The S&P 500 Is Calm Because Its Giants Won't Move Together

The S&P 500’s biggest stocks are still pricing large individual moves, but the index is pricing very little togetherness, leaving correlation near the cheap end of the past two years.

Summary

The S&P 500 appears calm because its nine largest tech and AI mega‑caps are trading with much higher individual volatility than the index, creating a low correlation and a low index‑to‑mega‑cap volatility ratio (~0.35), near the cheap end of the past two years; this gap persists despite earnings and suggests the market is pricing the giants to move independently, leaving the index quiet but vulnerable to a re‑coupling shock that could quickly raise index volatility.

* _EXERCISES TO COMPLETE_
**A.** According to the S&P 500 article, roughly what is the index-to-mega-cap volatility ratio?
**B.** Duplicate everything in the S&P 500 article from "The S&P 500 Is" down to "past two years.".
The lines here come from a source unrelated to the S&P 500 article.

* _SUPPLIED DATA_
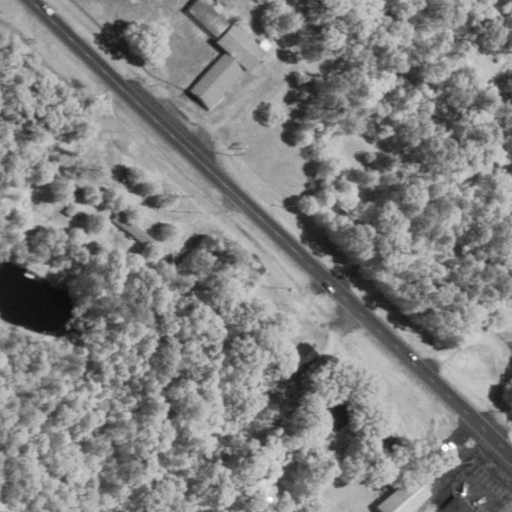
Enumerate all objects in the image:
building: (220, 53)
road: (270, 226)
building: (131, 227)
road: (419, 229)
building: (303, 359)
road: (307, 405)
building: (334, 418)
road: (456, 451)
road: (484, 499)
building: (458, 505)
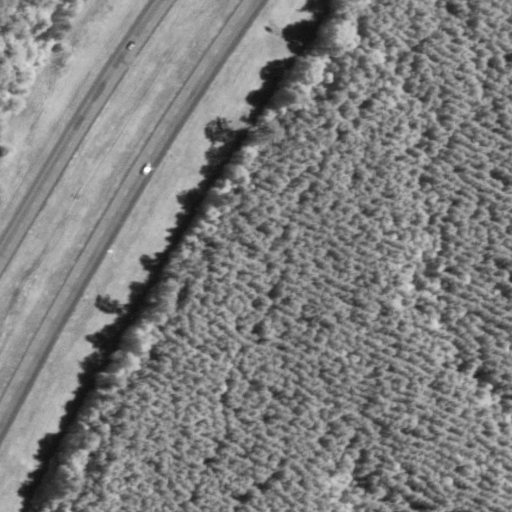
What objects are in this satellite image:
...
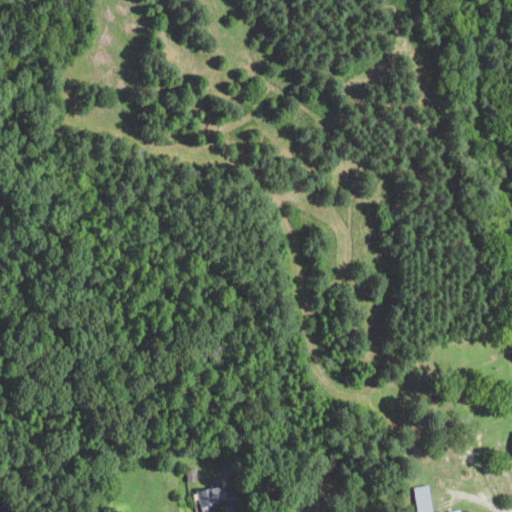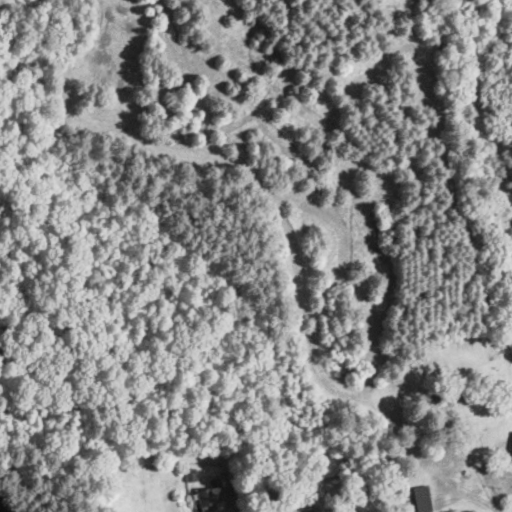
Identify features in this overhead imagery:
---
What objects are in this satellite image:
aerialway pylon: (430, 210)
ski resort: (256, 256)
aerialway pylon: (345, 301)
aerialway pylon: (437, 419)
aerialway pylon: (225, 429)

* _EXPECTED ANSWERS_
**A.** About 0.35.

**B.**
The S&P 500 Is Calm Because Its Giants Won't Move Together

The S&P 500’s biggest stocks are still pricing large individual moves, but the index is pricing very little togetherness, leaving correlation near the cheap end of the past two years.